Extracted data entries -
• • • • • • •

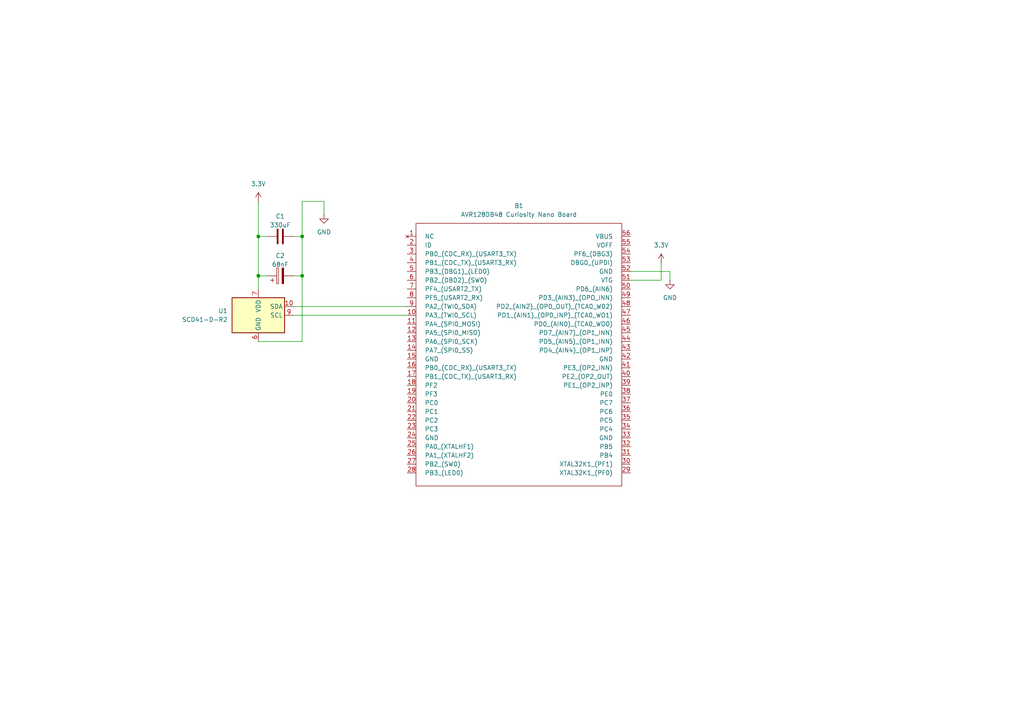
<source format=kicad_sch>
(kicad_sch
	(version 20231120)
	(generator "eeschema")
	(generator_version "8.0")
	(uuid "dd70146a-9297-4e2b-ad07-faf0d56f18d3")
	(paper "A4")
	(title_block
		(title "ESE381-Lab10")
		(company "Stony Brook University")
		(comment 1 "Lab Section 02")
		(comment 2 "SBUID 114639231")
		(comment 3 "Mingi Hwang")
	)
	
	(junction
		(at 74.93 80.01)
		(diameter 0)
		(color 0 0 0 0)
		(uuid "09dc1b6c-37ad-4a29-a771-28c261a3b1c1")
	)
	(junction
		(at 87.63 68.58)
		(diameter 0)
		(color 0 0 0 0)
		(uuid "12126d18-b6ec-4f09-889d-fdb5d85b6a78")
	)
	(junction
		(at 74.93 68.58)
		(diameter 0)
		(color 0 0 0 0)
		(uuid "b98fbe82-6bcf-405a-84ae-7b2bae9ca101")
	)
	(junction
		(at 87.63 80.01)
		(diameter 0)
		(color 0 0 0 0)
		(uuid "c3b28f5d-45e6-4de3-8b30-5f310bfd0f96")
	)
	(wire
		(pts
			(xy 87.63 80.01) (xy 87.63 99.06)
		)
		(stroke
			(width 0)
			(type default)
		)
		(uuid "12a3a249-f659-48d8-9fad-8629e5894753")
	)
	(wire
		(pts
			(xy 182.88 78.74) (xy 194.31 78.74)
		)
		(stroke
			(width 0)
			(type default)
		)
		(uuid "31f8e7ca-cdfb-4d75-ac5c-7b5a6c2767b2")
	)
	(wire
		(pts
			(xy 93.98 58.42) (xy 93.98 62.23)
		)
		(stroke
			(width 0)
			(type default)
		)
		(uuid "3de38fb9-1983-4a78-bf39-00ca588bd694")
	)
	(wire
		(pts
			(xy 182.88 81.28) (xy 191.77 81.28)
		)
		(stroke
			(width 0)
			(type default)
		)
		(uuid "4021ca9c-b88d-4673-8500-c735344e2024")
	)
	(wire
		(pts
			(xy 74.93 80.01) (xy 77.47 80.01)
		)
		(stroke
			(width 0)
			(type default)
		)
		(uuid "4622c48f-98e4-49ba-b379-e7953091b1e6")
	)
	(wire
		(pts
			(xy 85.09 68.58) (xy 87.63 68.58)
		)
		(stroke
			(width 0)
			(type default)
		)
		(uuid "5255f8a2-31de-4739-8e08-198eb7fe26bb")
	)
	(wire
		(pts
			(xy 85.09 80.01) (xy 87.63 80.01)
		)
		(stroke
			(width 0)
			(type default)
		)
		(uuid "62803b03-cc9c-4672-af9d-8461ac074ad4")
	)
	(wire
		(pts
			(xy 191.77 76.2) (xy 191.77 81.28)
		)
		(stroke
			(width 0)
			(type default)
		)
		(uuid "7ce796a0-b90f-47bd-b6ba-0478aa2bf255")
	)
	(wire
		(pts
			(xy 87.63 58.42) (xy 87.63 68.58)
		)
		(stroke
			(width 0)
			(type default)
		)
		(uuid "88bbeea2-c5dd-4c1d-beed-100213c999df")
	)
	(wire
		(pts
			(xy 74.93 58.42) (xy 74.93 68.58)
		)
		(stroke
			(width 0)
			(type default)
		)
		(uuid "97b34b3f-e370-4ccb-a055-35b85ab7ab80")
	)
	(wire
		(pts
			(xy 85.09 91.44) (xy 118.11 91.44)
		)
		(stroke
			(width 0)
			(type default)
		)
		(uuid "99f48976-c138-465b-8e8a-993200b05500")
	)
	(wire
		(pts
			(xy 74.93 80.01) (xy 74.93 83.82)
		)
		(stroke
			(width 0)
			(type default)
		)
		(uuid "a3320e79-4798-4ed7-9ca2-ba9019b50cfa")
	)
	(wire
		(pts
			(xy 74.93 68.58) (xy 77.47 68.58)
		)
		(stroke
			(width 0)
			(type default)
		)
		(uuid "a8258774-b776-42a8-a5f7-b6d27979d71d")
	)
	(wire
		(pts
			(xy 87.63 58.42) (xy 93.98 58.42)
		)
		(stroke
			(width 0)
			(type default)
		)
		(uuid "b6712de4-ff97-482b-9ef5-4f09d2e92dbd")
	)
	(wire
		(pts
			(xy 74.93 68.58) (xy 74.93 80.01)
		)
		(stroke
			(width 0)
			(type default)
		)
		(uuid "bc9c58df-833a-446b-b624-bd971f5777ac")
	)
	(wire
		(pts
			(xy 194.31 78.74) (xy 194.31 81.28)
		)
		(stroke
			(width 0)
			(type default)
		)
		(uuid "cbf096a0-292c-4248-91af-5a14189a497e")
	)
	(wire
		(pts
			(xy 87.63 68.58) (xy 87.63 80.01)
		)
		(stroke
			(width 0)
			(type default)
		)
		(uuid "d314ecde-3c06-4d71-8be8-454a24fee640")
	)
	(wire
		(pts
			(xy 74.93 99.06) (xy 87.63 99.06)
		)
		(stroke
			(width 0)
			(type default)
		)
		(uuid "f540bae6-15fc-41a9-82e4-9d41ad6c1e19")
	)
	(wire
		(pts
			(xy 85.09 88.9) (xy 118.11 88.9)
		)
		(stroke
			(width 0)
			(type default)
		)
		(uuid "fd5271e5-1b6d-4a52-a49a-ea8699984baa")
	)
	(symbol
		(lib_id "Curiosity_Nano:avr128db48_Curiosity_Nano")
		(at 151.13 101.6 0)
		(unit 1)
		(exclude_from_sim no)
		(in_bom yes)
		(on_board yes)
		(dnp no)
		(fields_autoplaced yes)
		(uuid "1d1a9bce-e477-4da7-89ad-e076c83049d5")
		(property "Reference" "B1"
			(at 150.495 59.69 0)
			(effects
				(font
					(size 1.27 1.27)
				)
			)
		)
		(property "Value" "AVR128DB48 Curiosity Nano Board"
			(at 150.495 62.23 0)
			(effects
				(font
					(size 1.27 1.27)
				)
			)
		)
		(property "Footprint" ""
			(at 121.92 66.04 0)
			(effects
				(font
					(size 1.27 1.27)
				)
				(hide yes)
			)
		)
		(property "Datasheet" ""
			(at 121.92 66.04 0)
			(effects
				(font
					(size 1.27 1.27)
				)
				(hide yes)
			)
		)
		(property "Description" ""
			(at 121.92 66.04 0)
			(effects
				(font
					(size 1.27 1.27)
				)
				(hide yes)
			)
		)
		(pin "44"
			(uuid "032dbe09-8132-4db6-99cb-c7749afa3fd8")
		)
		(pin "47"
			(uuid "57be564a-4f26-4ec3-b905-3f380489cdb4")
		)
		(pin "48"
			(uuid "855ddc71-0409-48c3-8b5a-4e640710ccaf")
		)
		(pin "12"
			(uuid "fc6ba0dd-b61e-4a88-9106-9e8b0600ac9d")
		)
		(pin "17"
			(uuid "709b6b69-8e7f-4984-8b05-d2ddba68bc16")
		)
		(pin "54"
			(uuid "b7b620d0-278a-42b6-88d3-30d6793bedc7")
		)
		(pin "33"
			(uuid "48f8a855-4528-42d6-8c08-e33b015345ed")
		)
		(pin "15"
			(uuid "cab4860c-f73b-4aed-89cf-0024f0d200c8")
		)
		(pin "49"
			(uuid "b251ade1-8d53-4e96-8d21-7059f24cde91")
		)
		(pin "9"
			(uuid "0c27b4e1-32bb-42cb-94f6-e8cc83bf4605")
		)
		(pin "55"
			(uuid "0b29cd82-39b4-4947-af77-83047f6ebedc")
		)
		(pin "29"
			(uuid "1a2bc106-b7c7-4c80-80ac-dec6866da601")
		)
		(pin "43"
			(uuid "dd9daff5-7166-435f-a3ce-637e62d3cc2d")
		)
		(pin "53"
			(uuid "50e9b1a7-93f9-4a36-acf2-6d107940de7f")
		)
		(pin "31"
			(uuid "3a4f73e1-b476-4d5f-8dd2-4fb00d2cb7a2")
		)
		(pin "26"
			(uuid "c22545b7-92c0-4366-a0ed-975dea0ec953")
		)
		(pin "22"
			(uuid "e60031f9-4407-450c-a0ac-bdf701aec293")
		)
		(pin "1"
			(uuid "be465b85-d7a7-47e8-84bf-33d48f175f14")
		)
		(pin "16"
			(uuid "3f6c4339-fa6b-4535-9716-9f94922a95fd")
		)
		(pin "20"
			(uuid "7f7e002f-6c44-4902-9b46-de0353ce0bc3")
		)
		(pin "34"
			(uuid "942df0a5-2683-404f-8c3e-e0ad406be380")
		)
		(pin "4"
			(uuid "b2bbb0f9-4b66-4c98-86a2-b145cc14d79c")
		)
		(pin "2"
			(uuid "f097c1d7-9e9a-44cd-ac56-72d943d70ec1")
		)
		(pin "19"
			(uuid "02bd26b5-0fcc-476e-9364-0ee473621655")
		)
		(pin "32"
			(uuid "d1d3f596-872b-49eb-98db-123f289362f3")
		)
		(pin "41"
			(uuid "4457785f-6a90-4000-85e5-7c5dc08635a7")
		)
		(pin "42"
			(uuid "29d4c239-034a-4545-92a5-9d72902318dc")
		)
		(pin "46"
			(uuid "68b314d7-9f70-4161-8dbe-0f233a549db0")
		)
		(pin "5"
			(uuid "5aad8d5d-9083-4634-913c-62b5402e5485")
		)
		(pin "18"
			(uuid "77420e6c-1e2d-4854-b98a-3367538f9298")
		)
		(pin "30"
			(uuid "5b52b189-0535-491a-a35b-b3bd9f6b0df0")
		)
		(pin "50"
			(uuid "3033444c-5b9e-49e5-a57d-eb0f807e49d1")
		)
		(pin "13"
			(uuid "bbdc1601-5a85-4b39-9837-20de2c352e37")
		)
		(pin "28"
			(uuid "3c941131-ca19-439d-ac80-756ba22b1123")
		)
		(pin "37"
			(uuid "60410106-568d-4e42-bfae-56131eac37cc")
		)
		(pin "51"
			(uuid "5a7eb9d2-3316-4f71-b7f8-42430af2a7e6")
		)
		(pin "56"
			(uuid "e115852c-8c25-4c53-a6ce-0642d2d75292")
		)
		(pin "6"
			(uuid "4ca67f27-6286-4fe7-acb4-b35efa1b1166")
		)
		(pin "11"
			(uuid "0b1156c0-36ab-4b3e-ba7e-53627db287b0")
		)
		(pin "45"
			(uuid "12f20200-93b8-4d83-be4c-097b07ba88bd")
		)
		(pin "36"
			(uuid "64411b56-f891-40f9-8f56-bbcafd40932b")
		)
		(pin "7"
			(uuid "192c9823-eaed-40e3-8533-d9e1a18b95bd")
		)
		(pin "52"
			(uuid "81458555-5507-445a-ab29-e1c15c234bb6")
		)
		(pin "38"
			(uuid "d6d5fab8-4d87-4416-8ab4-17a13c0e1808")
		)
		(pin "25"
			(uuid "4c7127e6-3fd6-4f8e-b9e5-376cad2a5fa1")
		)
		(pin "14"
			(uuid "6d3b58e0-7c8f-48d7-b7d1-e1bbba98b80c")
		)
		(pin "8"
			(uuid "08e10195-8fa4-4336-96fe-60f9bd05d3e4")
		)
		(pin "40"
			(uuid "bfd9a154-620b-4f10-98ec-733acf552a3e")
		)
		(pin "10"
			(uuid "9ed8116f-0d51-4549-b38d-5f5748e7bc8a")
		)
		(pin "27"
			(uuid "d9ffb019-e449-42f8-8288-11f90a0ac6d5")
		)
		(pin "3"
			(uuid "5c015c6c-9cda-4bc0-b845-225f2364c2bc")
		)
		(pin "23"
			(uuid "e9bf7291-716d-4fee-b897-84d5c344b671")
		)
		(pin "35"
			(uuid "54c7c96f-b18b-4764-8e1a-a30db1a32eef")
		)
		(pin "39"
			(uuid "f5cdfd58-0772-436f-8b71-85db2f0f086d")
		)
		(pin "21"
			(uuid "c449f6d7-430a-44b6-8f20-d1dce32fe8cd")
		)
		(pin "24"
			(uuid "599e5bdc-68c8-4ddc-9c7a-0f0b7092b4d4")
		)
		(instances
			(project ""
				(path "/dd70146a-9297-4e2b-ad07-faf0d56f18d3"
					(reference "B1")
					(unit 1)
				)
			)
		)
	)
	(symbol
		(lib_id "power:GND")
		(at 93.98 62.23 0)
		(unit 1)
		(exclude_from_sim no)
		(in_bom yes)
		(on_board yes)
		(dnp no)
		(fields_autoplaced yes)
		(uuid "274adaf1-222c-4c37-a046-8ce30ed6f49c")
		(property "Reference" "#PWR04"
			(at 93.98 68.58 0)
			(effects
				(font
					(size 1.27 1.27)
				)
				(hide yes)
			)
		)
		(property "Value" "GND"
			(at 93.98 67.31 0)
			(effects
				(font
					(size 1.27 1.27)
				)
			)
		)
		(property "Footprint" ""
			(at 93.98 62.23 0)
			(effects
				(font
					(size 1.27 1.27)
				)
				(hide yes)
			)
		)
		(property "Datasheet" ""
			(at 93.98 62.23 0)
			(effects
				(font
					(size 1.27 1.27)
				)
				(hide yes)
			)
		)
		(property "Description" "Power symbol creates a global label with name \"GND\" , ground"
			(at 93.98 62.23 0)
			(effects
				(font
					(size 1.27 1.27)
				)
				(hide yes)
			)
		)
		(pin "1"
			(uuid "093dfffd-e0d3-4d33-abed-4577f75c94f6")
		)
		(instances
			(project "Lab10"
				(path "/dd70146a-9297-4e2b-ad07-faf0d56f18d3"
					(reference "#PWR04")
					(unit 1)
				)
			)
		)
	)
	(symbol
		(lib_id "power:GND")
		(at 194.31 81.28 0)
		(unit 1)
		(exclude_from_sim no)
		(in_bom yes)
		(on_board yes)
		(dnp no)
		(fields_autoplaced yes)
		(uuid "69d85cf3-d674-4d61-aa85-732315d7a7f5")
		(property "Reference" "#PWR02"
			(at 194.31 87.63 0)
			(effects
				(font
					(size 1.27 1.27)
				)
				(hide yes)
			)
		)
		(property "Value" "GND"
			(at 194.31 86.36 0)
			(effects
				(font
					(size 1.27 1.27)
				)
			)
		)
		(property "Footprint" ""
			(at 194.31 81.28 0)
			(effects
				(font
					(size 1.27 1.27)
				)
				(hide yes)
			)
		)
		(property "Datasheet" ""
			(at 194.31 81.28 0)
			(effects
				(font
					(size 1.27 1.27)
				)
				(hide yes)
			)
		)
		(property "Description" "Power symbol creates a global label with name \"GND\" , ground"
			(at 194.31 81.28 0)
			(effects
				(font
					(size 1.27 1.27)
				)
				(hide yes)
			)
		)
		(pin "1"
			(uuid "213bd303-f290-4ba5-bf27-c11d2e5d7449")
		)
		(instances
			(project ""
				(path "/dd70146a-9297-4e2b-ad07-faf0d56f18d3"
					(reference "#PWR02")
					(unit 1)
				)
			)
		)
	)
	(symbol
		(lib_id "Device:C_Polarized")
		(at 81.28 80.01 90)
		(unit 1)
		(exclude_from_sim no)
		(in_bom yes)
		(on_board yes)
		(dnp no)
		(uuid "82e3eb91-aefb-4b7a-baa5-5469fad5b919")
		(property "Reference" "C2"
			(at 81.28 74.168 90)
			(effects
				(font
					(size 1.27 1.27)
				)
			)
		)
		(property "Value" "68nF"
			(at 81.28 76.708 90)
			(effects
				(font
					(size 1.27 1.27)
				)
			)
		)
		(property "Footprint" ""
			(at 85.09 79.0448 0)
			(effects
				(font
					(size 1.27 1.27)
				)
				(hide yes)
			)
		)
		(property "Datasheet" "~"
			(at 81.28 80.01 0)
			(effects
				(font
					(size 1.27 1.27)
				)
				(hide yes)
			)
		)
		(property "Description" "Polarized capacitor"
			(at 81.28 80.01 0)
			(effects
				(font
					(size 1.27 1.27)
				)
				(hide yes)
			)
		)
		(pin "2"
			(uuid "e673be22-86c0-49e6-bde0-933ebfb40f73")
		)
		(pin "1"
			(uuid "0c3d121f-3813-46f9-99cc-81eab575682c")
		)
		(instances
			(project ""
				(path "/dd70146a-9297-4e2b-ad07-faf0d56f18d3"
					(reference "C2")
					(unit 1)
				)
			)
		)
	)
	(symbol
		(lib_id "Sensor_Gas:SCD41-D-R2")
		(at 74.93 91.44 0)
		(unit 1)
		(exclude_from_sim no)
		(in_bom yes)
		(on_board yes)
		(dnp no)
		(uuid "9ec44772-b570-45de-b406-31337328f463")
		(property "Reference" "U1"
			(at 66.04 90.1699 0)
			(effects
				(font
					(size 1.27 1.27)
				)
				(justify right)
			)
		)
		(property "Value" "SCD41-D-R2"
			(at 66.04 92.7099 0)
			(effects
				(font
					(size 1.27 1.27)
				)
				(justify right)
			)
		)
		(property "Footprint" "Sensor:Sensirion_SCD4x-1EP_10.1x10.1mm_P1.25mm_EP4.8x4.8mm"
			(at 74.93 91.44 0)
			(effects
				(font
					(size 1.27 1.27)
				)
				(hide yes)
			)
		)
		(property "Datasheet" "https://sensirion.com/media/documents/E0F04247/631EF271/CD_DS_SCD40_SCD41_Datasheet_D1.pdf"
			(at 74.93 91.44 0)
			(effects
				(font
					(size 1.27 1.27)
				)
				(hide yes)
			)
		)
		(property "Description" "Photoacoustic CO2 sensor, 40 000 ppm, I2C, 2.4-5.5 V, High accuracy  400 - 5000 ppm"
			(at 74.93 91.44 0)
			(effects
				(font
					(size 1.27 1.27)
				)
				(hide yes)
			)
		)
		(pin "6"
			(uuid "e8867adc-5fce-4523-bf7e-8d26a82382d9")
		)
		(pin "9"
			(uuid "7b934bfe-a44f-42d8-aeb0-f8e71df5929c")
		)
		(pin "10"
			(uuid "ea012eb5-ce69-43ca-b021-837367f18fe8")
		)
		(pin "21"
			(uuid "547548a6-0dc0-4508-bd13-45403e23ef6f")
		)
		(pin "19"
			(uuid "1a7b2a94-87c1-40eb-93a1-5e9d5e9c08bf")
		)
		(pin "7"
			(uuid "07c0474e-7e30-4aff-bdb5-ee945732e9e6")
		)
		(pin "20"
			(uuid "79fc32dd-2377-4e95-adcc-b9f8f2b565dd")
		)
		(instances
			(project ""
				(path "/dd70146a-9297-4e2b-ad07-faf0d56f18d3"
					(reference "U1")
					(unit 1)
				)
			)
		)
	)
	(symbol
		(lib_id "Device:C")
		(at 81.28 68.58 90)
		(unit 1)
		(exclude_from_sim no)
		(in_bom yes)
		(on_board yes)
		(dnp no)
		(uuid "9f5f6833-4cd3-40f1-b591-7d793680c42f")
		(property "Reference" "C1"
			(at 81.28 62.738 90)
			(effects
				(font
					(size 1.27 1.27)
				)
			)
		)
		(property "Value" "330uF"
			(at 81.28 65.278 90)
			(effects
				(font
					(size 1.27 1.27)
				)
			)
		)
		(property "Footprint" ""
			(at 85.09 67.6148 0)
			(effects
				(font
					(size 1.27 1.27)
				)
				(hide yes)
			)
		)
		(property "Datasheet" "~"
			(at 81.28 68.58 0)
			(effects
				(font
					(size 1.27 1.27)
				)
				(hide yes)
			)
		)
		(property "Description" "Unpolarized capacitor"
			(at 81.28 68.58 0)
			(effects
				(font
					(size 1.27 1.27)
				)
				(hide yes)
			)
		)
		(pin "2"
			(uuid "44264908-6c5b-42e4-8982-d5091e3d2f3c")
		)
		(pin "1"
			(uuid "5477ceaf-bef6-4208-8223-e56a3a54bd21")
		)
		(instances
			(project ""
				(path "/dd70146a-9297-4e2b-ad07-faf0d56f18d3"
					(reference "C1")
					(unit 1)
				)
			)
		)
	)
	(symbol
		(lib_id "power:VCC")
		(at 191.77 76.2 0)
		(unit 1)
		(exclude_from_sim no)
		(in_bom yes)
		(on_board yes)
		(dnp no)
		(fields_autoplaced yes)
		(uuid "bbaf09c0-ced6-4936-9b5a-3dbd42e72afb")
		(property "Reference" "#PWR01"
			(at 191.77 80.01 0)
			(effects
				(font
					(size 1.27 1.27)
				)
				(hide yes)
			)
		)
		(property "Value" "3.3V"
			(at 191.77 71.12 0)
			(effects
				(font
					(size 1.27 1.27)
				)
			)
		)
		(property "Footprint" ""
			(at 191.77 76.2 0)
			(effects
				(font
					(size 1.27 1.27)
				)
				(hide yes)
			)
		)
		(property "Datasheet" ""
			(at 191.77 76.2 0)
			(effects
				(font
					(size 1.27 1.27)
				)
				(hide yes)
			)
		)
		(property "Description" "Power symbol creates a global label with name \"VCC\""
			(at 191.77 76.2 0)
			(effects
				(font
					(size 1.27 1.27)
				)
				(hide yes)
			)
		)
		(pin "1"
			(uuid "64b25cc8-ac63-4ef0-b825-1ecfb5b5420a")
		)
		(instances
			(project ""
				(path "/dd70146a-9297-4e2b-ad07-faf0d56f18d3"
					(reference "#PWR01")
					(unit 1)
				)
			)
		)
	)
	(symbol
		(lib_id "power:VCC")
		(at 74.93 58.42 0)
		(unit 1)
		(exclude_from_sim no)
		(in_bom yes)
		(on_board yes)
		(dnp no)
		(fields_autoplaced yes)
		(uuid "f8e9a27d-db3d-416a-8bb3-de87014ab433")
		(property "Reference" "#PWR03"
			(at 74.93 62.23 0)
			(effects
				(font
					(size 1.27 1.27)
				)
				(hide yes)
			)
		)
		(property "Value" "3.3V"
			(at 74.93 53.34 0)
			(effects
				(font
					(size 1.27 1.27)
				)
			)
		)
		(property "Footprint" ""
			(at 74.93 58.42 0)
			(effects
				(font
					(size 1.27 1.27)
				)
				(hide yes)
			)
		)
		(property "Datasheet" ""
			(at 74.93 58.42 0)
			(effects
				(font
					(size 1.27 1.27)
				)
				(hide yes)
			)
		)
		(property "Description" "Power symbol creates a global label with name \"VCC\""
			(at 74.93 58.42 0)
			(effects
				(font
					(size 1.27 1.27)
				)
				(hide yes)
			)
		)
		(pin "1"
			(uuid "7f5e6e60-b8dc-4130-9497-e47a8f24dca3")
		)
		(instances
			(project "Lab10"
				(path "/dd70146a-9297-4e2b-ad07-faf0d56f18d3"
					(reference "#PWR03")
					(unit 1)
				)
			)
		)
	)
	(sheet_instances
		(path "/"
			(page "1")
		)
	)
)

</source>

• • • • • • •

Which of the lines in the data contain the string "Device"? Return each one.

ANSWER TO THE PROBLEM -
		(lib_id "Device:C_Polarized")
		(lib_id "Device:C")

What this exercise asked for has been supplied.